In Baden-Württemberg stuften sich im Mai 2003 insgesamt rund 220 000 Personen im Alter von 65 und mehr Jahren (knapp 12 %) als hilfebedürftig ein. Gut 118 000 Senioren (6,4 % aller 65-Jährigen und Älteren) erhielten (laut Mikrozensus 2003) Leistungen aus einer Pflegeversicherung (Tabelle).5 Die Differenz zwischen den Senioren, die die Frage, ob sie Hilfe bei den Verrichtungen des täglichen Lebens brauchen, bejaht hatten, und dem Personenkreis der Leistungsempfänger der Pflegeversicherung dürfte im Wesentlichen daraus resultieren, dass nicht alle hilfebedürftigen Personen auch Leistungen aus der Pflegeversicherung beantragen und dass außerdem nicht alle Antragsteller als pflegebedürftig im Sinne der Pflegevesicherung eingestuft werden.
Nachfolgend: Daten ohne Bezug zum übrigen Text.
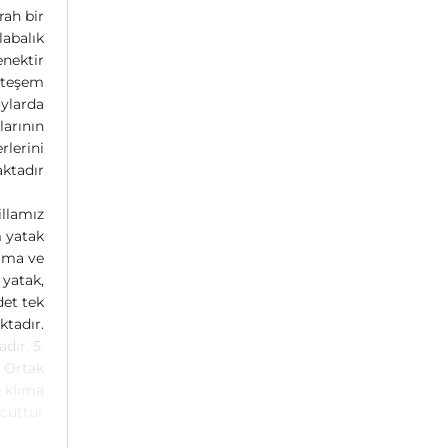
rah bir
labalık
nektir.
uhteşem
oylarda
larının
rlerini
ktadır.
illamız
m yatak
lima ve
 yatak,
det tek
ktadır.
dır. 5.
. Ortak
e klima
uttur.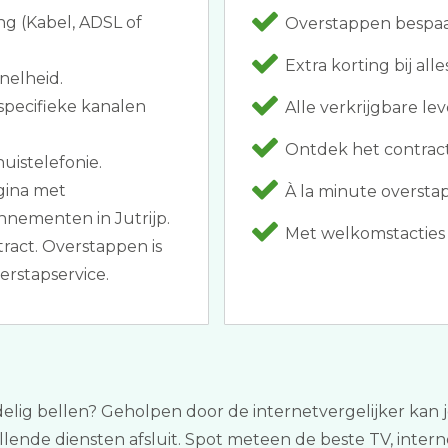
ng (Kabel, ADSL of
Overstappen bespaar
Extra korting bij alle
nelheid.
specifieke kanalen
Alle verkrijgbare lev
Ontdek het contract
uistelefonie.
agina met
À la minute oversta
nnementen in Jutrijp.
Met welkomstacties 
tract. Overstappen is
rstapservice.
delig bellen? Geholpen door de internetvergelijker kan je
illende diensten afsluit. Spot meteen de beste TV, inter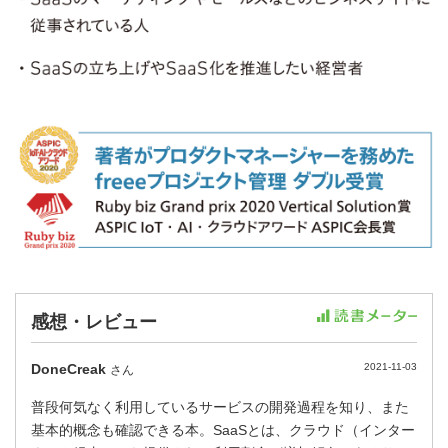
感想・レビュー
DoneCreak
2021-11-03
さん
普段何気なく利用しているサービスの開発過程を知り、また
基本的概念も確認できる本。SaaSとは、クラウド（インター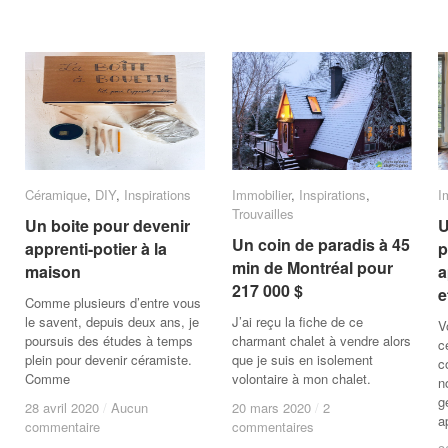
Céramique
Céramique
,
DIY
DIY
,
Inspirations
Inspirations
Immobilier
Immobilier
,
Inspirations
Inspirations
,
I
I
Trouvailles
Trouvailles
Un boite pour devenir
Un boite pour devenir
U
U
Un coin de paradis à 45
Un coin de paradis à 45
apprenti-potier à la
apprenti-potier à la
p
p
min de Montréal pour
min de Montréal pour
maison
maison
a
a
217 000 $
217 000 $
e
e
Comme plusieurs d’entre vous
le savent, depuis deux ans, je
J’ai reçu la fiche de ce
V
poursuis des études à temps
charmant chalet à vendre alors
c
plein pour devenir céramiste.
que je suis en isolement
c
Comme
volontaire à mon chalet.
n
g
28 avril 2020
28 avril 2020
/
/
Aucun
Aucun
20 mars 2020
20 mars 2020
/
/
2
2
a
commentaire
commentaire
commentaires
commentaires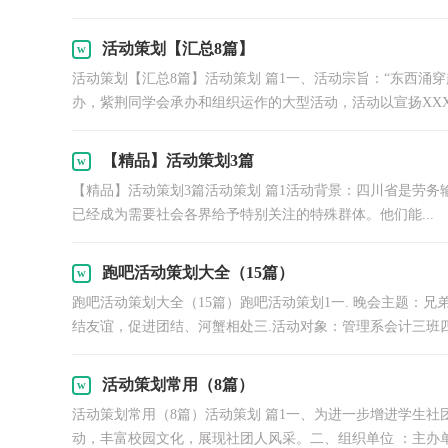
活动策划【汇总8篇】
活动策划【汇总8篇】活动策划 篇1一、活动宗旨：“东西涌
办，紫荆同学会承办和组织运作的大型活动，活动以宣扬XXX，
【精品】活动策划3篇
【精品】活动策划3篇活动策划 篇1活动背景：四川省是劳务输出
已经成为需要社会各界给予特别关注的特殊群体。他们能...
跑吧活动策划大全（15篇）
跑吧活动策划大全（15篇）跑吧活动策划1一. 晚会主题：
结友谊，促进团结、河蟹相处三.活动对象：管理系会计三班四班
活动策划常用（8篇）
活动策划常用（8篇）活动策划 篇1一、为进一步增进学生
动，丰富校园文化，展现社团人风采。二、组织单位 ：主办单位：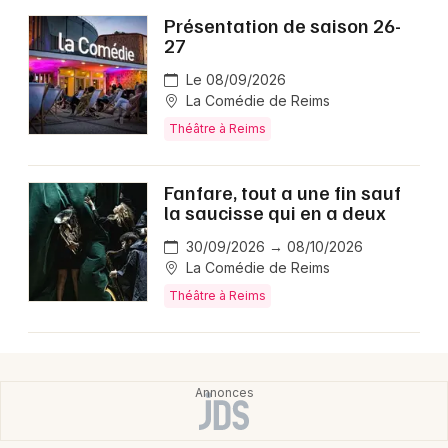
Présentation de saison 26-
27
Le 08/09/2026
La Comédie de Reims
Théâtre à Reims
Fanfare, tout a une fin sauf
la saucisse qui en a deux
30/09/2026 → 08/10/2026
La Comédie de Reims
Théâtre à Reims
Pflegebedürftigkeit vor allem bei Hochbetagten

Sowohl bei »subjektiv Hilfebedürftigen« als auch bei den Leistungsempfängern der Pflegeversicherung steigt der Anteil der Senioren, die Hilfe benötigen, mit zunehmendem Alter sprunghaft an. Ausgehend von etwa 3 % bei den 65- bis unter 70-Jährigen und rund 6 % bei den 70- bis unter 75-Jährigen schnellt dieser Anteil bis zu 21 % bei den 75-Jährigen und Älteren hoch (Tabelle). Leistungen aus einer Pflegeversicherung erhalten 2 % der Baden-Württemberger im Alter von 65 bis unter 75 Jahren, jedoch bereits mehr als jeder Achte im Alter von über 75 Jahren. Diese Zahlen belegen allerdings umgekehrt auch, dass Altsein nicht zwangsläufig gleichzusetzen ist mit Gebrechlichkeit und Hilfebedürftigkeit, denn die große Mehrheit – auch der Hochbetagten – ist offensichtlich zu einer weit gehend selbstständigen Lebensführung in der Lage. Der größte Teil der Senioren lebt unabhängig von Hilfe und Pflege. Allerdings zeigen diese Zahlen auch, dass ab dem 75. Lebensjahr die Risiken der Hilfe- und Pflegebedürftigkeit sprunghaft ansteigen.

Aufgrund der höheren Lebenserwartung von Frauen ist der Anteil der über 65-jährigen Frauen, die angeben, Hilfe zu benötigen (14 %), bzw. die Leistungen aus einer Pflegeversicherung bezogen (7 %), deutlich höher als der der älteren Männer (9 % mit Hilfebedarf und 5 % mit Leistungen aus einer Pflegeversicherung). Denn wie bereits erwähnt, werden die höheren Altersgruppen immer stärker von Frauen dominiert. Da jedoch mit zunehmendem Alter auch das Risiko, die Aufgaben des täglichen Lebens nicht mehr allein bewältigen zu können, bzw. das Risiko, pflegebedürftig zu werden, steigt, ist auch hier ein deutlicher Frauenüberhang zu beobachten.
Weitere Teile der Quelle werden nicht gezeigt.